C. elegans is so simple it doesn’t have a brain, only a minimal nervous system of 302 nerve cells (as opposed to the 100 billion or so in the human brain). This 1mm long worm exhibits a wide range of behaviour, including foraging, learning, memory and even social behaviour. Scientists are fascinated with this tiny worm, anticipating that this will be the first animal species to be completely understood.
In its natural habitat, C. elegans can encounter a range of environments where its motion can be quite varied – from muddy water and moist surfaces in dry ground to the centre of rotten fruit, where it will find a plentiful supply of food. The worm’s swimming and crawling observed in different environments look so distinct, there’s a long-held consensus that these are separate gaits – as with horses, where galloping and trotting are entirely different motions.

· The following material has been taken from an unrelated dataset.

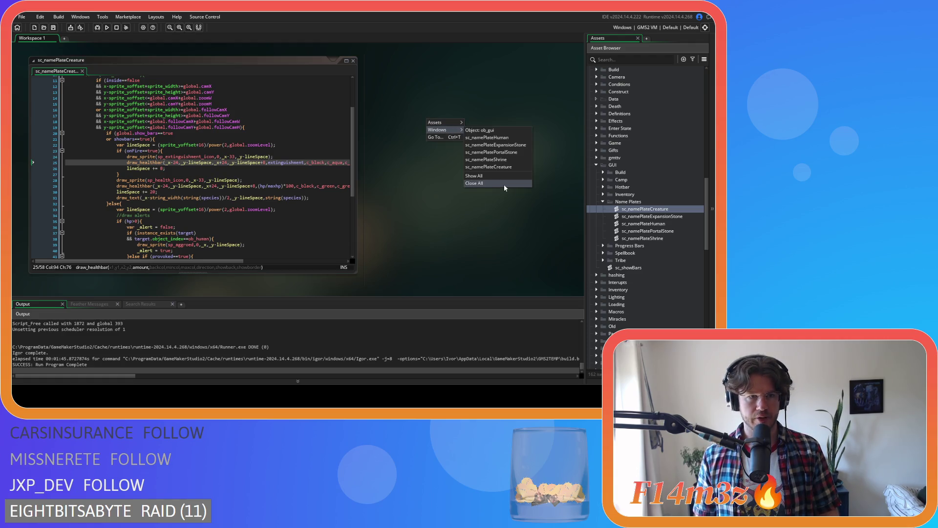
{"action": "left_click", "coordinate": [491, 152]}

Using a combination of experimental laboratory work and computer simulations, the research team has shown that swimming, crawling – and everything in between – represents one locomotion gait that is generated and controlled with a single underlying nervous system mechanism.
Dr Cohen says: “We raised the question of how such a minimal nervous system can exhibit different behaviours and instantly switch between them. Our finding is the first unified description of a whole range of behaviours and should hopefully make the modeling of this animal more accessible.”